Description

“The thing I like about drawings is that they can float. You don’t think about gravity.”

Alison Wilding RA is best known for her multimedia sculptures, admired internationally for their unexpected interplay between material, form, and space. What is less well known is her drawing practice, which has developed parallel to her sculpture practice across a career spanning over four decades. Sculptors’ drawings are often marked by powerful forms that echo or accompany their sculptures in metal, stone, or wood. Wilding’s drawings are unique in how they revel in the freedom and pleasure of the ink, paint, and collage on paper, rather than fight with the limitations created by flatness, fragility, and scale. Her drawings are not weighed down by the laws of the physical world, and Wilding uses them to explore what objects cannot achieve. They are not drawings for sculpture; they are from another place entirely.

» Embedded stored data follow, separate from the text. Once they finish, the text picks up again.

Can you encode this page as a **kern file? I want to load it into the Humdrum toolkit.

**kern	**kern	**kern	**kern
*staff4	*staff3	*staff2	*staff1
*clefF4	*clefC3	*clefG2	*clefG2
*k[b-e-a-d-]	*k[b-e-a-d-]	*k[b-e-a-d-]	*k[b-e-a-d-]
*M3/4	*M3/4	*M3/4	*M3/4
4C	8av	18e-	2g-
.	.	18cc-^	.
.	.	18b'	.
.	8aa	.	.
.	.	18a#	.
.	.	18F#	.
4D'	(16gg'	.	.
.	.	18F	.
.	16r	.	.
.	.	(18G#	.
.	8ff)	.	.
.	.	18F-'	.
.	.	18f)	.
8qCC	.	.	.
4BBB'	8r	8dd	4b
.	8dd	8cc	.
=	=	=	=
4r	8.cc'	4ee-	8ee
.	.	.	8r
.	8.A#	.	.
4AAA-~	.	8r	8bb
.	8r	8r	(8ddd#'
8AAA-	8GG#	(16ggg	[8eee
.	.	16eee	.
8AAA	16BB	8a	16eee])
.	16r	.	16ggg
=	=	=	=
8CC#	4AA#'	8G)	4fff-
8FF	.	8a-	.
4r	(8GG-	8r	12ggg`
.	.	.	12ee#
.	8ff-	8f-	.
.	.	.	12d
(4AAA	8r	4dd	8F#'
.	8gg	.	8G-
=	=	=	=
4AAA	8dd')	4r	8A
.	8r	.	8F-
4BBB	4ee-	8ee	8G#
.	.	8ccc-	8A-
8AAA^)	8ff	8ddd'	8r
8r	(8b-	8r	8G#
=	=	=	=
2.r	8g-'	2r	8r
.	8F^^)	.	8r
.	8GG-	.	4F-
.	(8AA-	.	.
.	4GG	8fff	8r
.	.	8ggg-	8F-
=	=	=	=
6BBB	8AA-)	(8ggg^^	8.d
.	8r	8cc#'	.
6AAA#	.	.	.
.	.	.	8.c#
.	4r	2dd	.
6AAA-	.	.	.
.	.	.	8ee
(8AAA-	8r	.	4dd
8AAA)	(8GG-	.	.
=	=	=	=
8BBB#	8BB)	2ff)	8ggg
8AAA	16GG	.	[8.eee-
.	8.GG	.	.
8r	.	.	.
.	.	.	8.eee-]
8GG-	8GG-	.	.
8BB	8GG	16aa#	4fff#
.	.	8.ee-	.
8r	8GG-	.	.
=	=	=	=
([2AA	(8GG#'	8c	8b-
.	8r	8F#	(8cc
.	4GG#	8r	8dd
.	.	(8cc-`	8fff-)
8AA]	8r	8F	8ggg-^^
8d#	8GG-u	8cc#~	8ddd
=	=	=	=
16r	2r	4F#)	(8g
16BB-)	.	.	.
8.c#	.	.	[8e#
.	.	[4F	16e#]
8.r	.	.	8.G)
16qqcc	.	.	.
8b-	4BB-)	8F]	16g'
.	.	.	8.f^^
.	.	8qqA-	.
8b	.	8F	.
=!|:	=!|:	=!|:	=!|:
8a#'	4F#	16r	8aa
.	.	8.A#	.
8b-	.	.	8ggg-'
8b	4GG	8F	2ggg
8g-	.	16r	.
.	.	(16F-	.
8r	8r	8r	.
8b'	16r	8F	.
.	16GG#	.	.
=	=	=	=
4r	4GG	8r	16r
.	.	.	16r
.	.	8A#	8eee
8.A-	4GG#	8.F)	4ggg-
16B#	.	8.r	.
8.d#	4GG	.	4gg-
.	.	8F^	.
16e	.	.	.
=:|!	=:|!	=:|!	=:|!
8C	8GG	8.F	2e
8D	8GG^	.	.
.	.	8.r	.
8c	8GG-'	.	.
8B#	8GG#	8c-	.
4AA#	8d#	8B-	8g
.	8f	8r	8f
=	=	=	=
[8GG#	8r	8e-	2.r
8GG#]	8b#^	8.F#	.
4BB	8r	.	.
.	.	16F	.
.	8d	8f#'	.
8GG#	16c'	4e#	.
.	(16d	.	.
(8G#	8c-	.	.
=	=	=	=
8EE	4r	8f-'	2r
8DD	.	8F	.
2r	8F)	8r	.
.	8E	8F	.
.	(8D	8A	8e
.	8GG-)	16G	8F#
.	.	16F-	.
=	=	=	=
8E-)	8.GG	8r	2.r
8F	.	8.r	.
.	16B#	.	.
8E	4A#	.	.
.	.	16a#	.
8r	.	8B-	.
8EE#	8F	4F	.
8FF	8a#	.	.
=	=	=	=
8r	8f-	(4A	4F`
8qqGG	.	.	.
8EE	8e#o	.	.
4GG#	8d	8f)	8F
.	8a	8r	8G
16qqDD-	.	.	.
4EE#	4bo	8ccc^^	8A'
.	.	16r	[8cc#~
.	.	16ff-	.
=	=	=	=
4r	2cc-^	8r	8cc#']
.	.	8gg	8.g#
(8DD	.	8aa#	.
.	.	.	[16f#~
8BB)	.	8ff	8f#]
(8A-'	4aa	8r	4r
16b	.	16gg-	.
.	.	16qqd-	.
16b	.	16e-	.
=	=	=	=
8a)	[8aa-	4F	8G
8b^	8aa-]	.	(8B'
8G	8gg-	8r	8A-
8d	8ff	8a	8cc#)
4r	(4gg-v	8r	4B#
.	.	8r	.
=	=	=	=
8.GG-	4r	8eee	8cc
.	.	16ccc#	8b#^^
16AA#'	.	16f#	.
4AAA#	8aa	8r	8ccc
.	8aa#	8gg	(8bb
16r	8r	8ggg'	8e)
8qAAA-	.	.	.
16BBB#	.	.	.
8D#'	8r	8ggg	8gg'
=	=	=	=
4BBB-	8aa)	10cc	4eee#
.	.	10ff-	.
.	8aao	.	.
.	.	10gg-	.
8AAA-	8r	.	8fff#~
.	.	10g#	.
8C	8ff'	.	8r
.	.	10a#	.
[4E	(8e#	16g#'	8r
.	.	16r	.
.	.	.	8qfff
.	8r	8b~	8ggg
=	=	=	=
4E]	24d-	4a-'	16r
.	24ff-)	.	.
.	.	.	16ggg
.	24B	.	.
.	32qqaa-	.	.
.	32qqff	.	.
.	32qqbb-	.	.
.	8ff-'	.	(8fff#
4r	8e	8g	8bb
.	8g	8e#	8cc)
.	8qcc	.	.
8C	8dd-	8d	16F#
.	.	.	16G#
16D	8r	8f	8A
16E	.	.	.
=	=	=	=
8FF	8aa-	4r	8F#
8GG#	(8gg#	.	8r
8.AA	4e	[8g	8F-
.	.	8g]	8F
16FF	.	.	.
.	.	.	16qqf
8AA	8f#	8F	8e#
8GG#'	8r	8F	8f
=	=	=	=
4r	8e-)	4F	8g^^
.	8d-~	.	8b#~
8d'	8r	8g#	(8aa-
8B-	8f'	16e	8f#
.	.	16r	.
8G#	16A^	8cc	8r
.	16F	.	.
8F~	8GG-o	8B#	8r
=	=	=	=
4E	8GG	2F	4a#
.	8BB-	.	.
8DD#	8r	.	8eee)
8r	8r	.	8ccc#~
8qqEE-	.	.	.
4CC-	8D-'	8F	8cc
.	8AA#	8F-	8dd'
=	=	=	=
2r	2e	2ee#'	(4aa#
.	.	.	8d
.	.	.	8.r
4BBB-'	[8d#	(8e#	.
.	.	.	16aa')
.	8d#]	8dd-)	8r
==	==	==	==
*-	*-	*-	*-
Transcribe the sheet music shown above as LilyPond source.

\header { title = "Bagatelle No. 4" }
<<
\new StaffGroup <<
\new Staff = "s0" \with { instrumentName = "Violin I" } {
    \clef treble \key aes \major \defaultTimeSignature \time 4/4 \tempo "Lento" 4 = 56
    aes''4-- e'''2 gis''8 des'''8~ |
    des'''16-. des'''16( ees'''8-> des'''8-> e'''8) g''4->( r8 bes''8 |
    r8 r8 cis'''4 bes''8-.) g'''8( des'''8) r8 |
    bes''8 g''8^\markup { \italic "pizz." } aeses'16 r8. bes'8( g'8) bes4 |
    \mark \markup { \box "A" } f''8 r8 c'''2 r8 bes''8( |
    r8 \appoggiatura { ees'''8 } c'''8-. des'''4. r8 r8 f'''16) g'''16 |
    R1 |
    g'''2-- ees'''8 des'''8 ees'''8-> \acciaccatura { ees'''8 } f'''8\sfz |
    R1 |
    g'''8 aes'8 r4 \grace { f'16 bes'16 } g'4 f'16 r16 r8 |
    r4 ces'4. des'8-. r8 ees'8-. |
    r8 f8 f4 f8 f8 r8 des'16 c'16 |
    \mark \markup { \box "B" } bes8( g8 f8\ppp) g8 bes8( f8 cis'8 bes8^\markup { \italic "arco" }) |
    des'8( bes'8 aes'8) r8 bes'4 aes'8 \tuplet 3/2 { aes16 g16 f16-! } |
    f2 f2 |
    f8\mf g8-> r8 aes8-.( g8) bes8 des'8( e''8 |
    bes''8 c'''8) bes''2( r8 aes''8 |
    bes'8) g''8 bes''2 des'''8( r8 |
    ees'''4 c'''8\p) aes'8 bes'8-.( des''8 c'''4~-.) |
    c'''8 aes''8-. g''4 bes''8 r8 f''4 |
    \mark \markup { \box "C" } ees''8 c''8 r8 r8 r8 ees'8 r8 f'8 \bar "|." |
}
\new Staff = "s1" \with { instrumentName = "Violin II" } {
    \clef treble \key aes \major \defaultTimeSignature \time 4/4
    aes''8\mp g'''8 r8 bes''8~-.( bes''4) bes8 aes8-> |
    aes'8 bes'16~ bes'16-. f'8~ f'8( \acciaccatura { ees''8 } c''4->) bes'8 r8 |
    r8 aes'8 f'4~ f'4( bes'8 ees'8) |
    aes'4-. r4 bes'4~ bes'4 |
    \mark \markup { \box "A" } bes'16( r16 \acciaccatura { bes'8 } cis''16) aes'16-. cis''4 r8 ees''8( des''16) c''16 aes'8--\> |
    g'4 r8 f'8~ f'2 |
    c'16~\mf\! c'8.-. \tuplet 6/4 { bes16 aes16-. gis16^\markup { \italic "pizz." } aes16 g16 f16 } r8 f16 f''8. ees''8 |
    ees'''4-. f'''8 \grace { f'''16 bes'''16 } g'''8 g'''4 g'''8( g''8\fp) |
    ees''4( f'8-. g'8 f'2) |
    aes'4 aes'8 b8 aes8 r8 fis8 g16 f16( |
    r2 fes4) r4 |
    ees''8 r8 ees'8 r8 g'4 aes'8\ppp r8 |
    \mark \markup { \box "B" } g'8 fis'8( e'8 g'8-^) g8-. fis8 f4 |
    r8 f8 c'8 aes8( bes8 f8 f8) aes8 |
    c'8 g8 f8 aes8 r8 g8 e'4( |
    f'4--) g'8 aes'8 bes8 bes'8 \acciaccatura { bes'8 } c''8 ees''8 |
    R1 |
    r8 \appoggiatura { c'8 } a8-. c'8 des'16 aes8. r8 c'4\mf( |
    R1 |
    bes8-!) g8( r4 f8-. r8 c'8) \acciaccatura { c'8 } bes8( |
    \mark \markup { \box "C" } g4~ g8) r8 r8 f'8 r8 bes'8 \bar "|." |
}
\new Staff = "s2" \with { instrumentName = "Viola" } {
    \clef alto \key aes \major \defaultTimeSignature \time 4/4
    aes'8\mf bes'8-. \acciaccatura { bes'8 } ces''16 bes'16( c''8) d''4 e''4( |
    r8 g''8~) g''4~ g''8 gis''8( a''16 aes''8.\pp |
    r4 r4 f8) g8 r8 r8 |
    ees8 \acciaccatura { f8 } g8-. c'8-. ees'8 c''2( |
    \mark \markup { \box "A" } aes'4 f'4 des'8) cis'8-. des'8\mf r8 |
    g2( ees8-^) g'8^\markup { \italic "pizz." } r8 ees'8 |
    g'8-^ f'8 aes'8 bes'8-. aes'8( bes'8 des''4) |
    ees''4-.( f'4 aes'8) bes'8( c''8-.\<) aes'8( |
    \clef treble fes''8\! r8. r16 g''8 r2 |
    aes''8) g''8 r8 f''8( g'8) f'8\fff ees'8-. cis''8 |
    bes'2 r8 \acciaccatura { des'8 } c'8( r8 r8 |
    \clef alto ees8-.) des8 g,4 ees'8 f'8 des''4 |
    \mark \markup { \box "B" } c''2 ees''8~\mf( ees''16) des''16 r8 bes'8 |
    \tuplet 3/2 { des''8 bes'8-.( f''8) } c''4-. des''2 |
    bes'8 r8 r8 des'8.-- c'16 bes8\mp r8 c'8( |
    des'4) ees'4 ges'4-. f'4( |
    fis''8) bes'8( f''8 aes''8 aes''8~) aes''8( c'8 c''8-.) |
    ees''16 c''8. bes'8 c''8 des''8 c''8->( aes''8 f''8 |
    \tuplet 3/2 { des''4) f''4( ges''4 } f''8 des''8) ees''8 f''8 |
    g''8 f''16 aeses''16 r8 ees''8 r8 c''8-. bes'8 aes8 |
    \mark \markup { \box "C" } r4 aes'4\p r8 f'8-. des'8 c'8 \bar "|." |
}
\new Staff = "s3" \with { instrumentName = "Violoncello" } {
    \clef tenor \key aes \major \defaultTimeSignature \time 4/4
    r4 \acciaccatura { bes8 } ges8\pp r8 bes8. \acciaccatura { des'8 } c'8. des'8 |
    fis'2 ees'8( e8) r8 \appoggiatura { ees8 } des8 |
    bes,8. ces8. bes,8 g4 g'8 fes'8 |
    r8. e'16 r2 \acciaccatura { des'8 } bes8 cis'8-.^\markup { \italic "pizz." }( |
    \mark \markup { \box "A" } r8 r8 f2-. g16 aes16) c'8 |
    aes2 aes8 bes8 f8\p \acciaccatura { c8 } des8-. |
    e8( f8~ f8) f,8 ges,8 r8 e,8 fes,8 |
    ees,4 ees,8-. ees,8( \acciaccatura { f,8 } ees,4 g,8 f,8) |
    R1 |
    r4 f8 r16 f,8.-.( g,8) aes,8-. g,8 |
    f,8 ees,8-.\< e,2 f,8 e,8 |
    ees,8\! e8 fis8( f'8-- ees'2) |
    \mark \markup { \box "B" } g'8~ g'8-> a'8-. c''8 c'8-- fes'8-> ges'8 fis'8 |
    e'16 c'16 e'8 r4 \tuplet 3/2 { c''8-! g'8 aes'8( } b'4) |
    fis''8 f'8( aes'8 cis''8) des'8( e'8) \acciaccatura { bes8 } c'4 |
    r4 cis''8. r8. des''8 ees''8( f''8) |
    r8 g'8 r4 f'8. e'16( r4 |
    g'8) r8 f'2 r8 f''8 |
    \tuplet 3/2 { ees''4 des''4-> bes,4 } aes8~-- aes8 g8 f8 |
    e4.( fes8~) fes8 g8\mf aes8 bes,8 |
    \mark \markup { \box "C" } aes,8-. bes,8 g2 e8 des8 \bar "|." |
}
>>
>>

Wilding’s drawings and sculpture have in common imaginativeness and inscrutability. Wilding has often said that with her work ‘what you see is what you get’. It would be more accurate to say that what you see is all you get from Wilding: the artist steps back to give each viewer the opportunity to experience the works with minimal backstory or interpretation. Shapes and lines abut each other, pitched in a perfectly balanced battle between hard and soft, empty and full, hidden and obvious. Encountering an Alison Wilding drawing is an invitation to a divination, deriving individual meaning from fugitive forms. For Wilding herself, drawing is an exercise in revelation. She generally works in series, following ideas and forms where they lead her.

By the Mark – and the Line below the Loaf brings together series of drawings from the last 30 years alongside a new monumental drawing made for the exhibition. The exhibition is the most extensive exhibition of Wilding’s drawings in a public gallery to date. It is accompanied by a display of small-scale sculpture, selected by the artist. A catalogue of Wilding’s drawings, ON PAPER, will be published by Ridinghouse in Autumn 2024.

The exhibition is curated by Prerona Prasad, Curator, The Heong Gallery.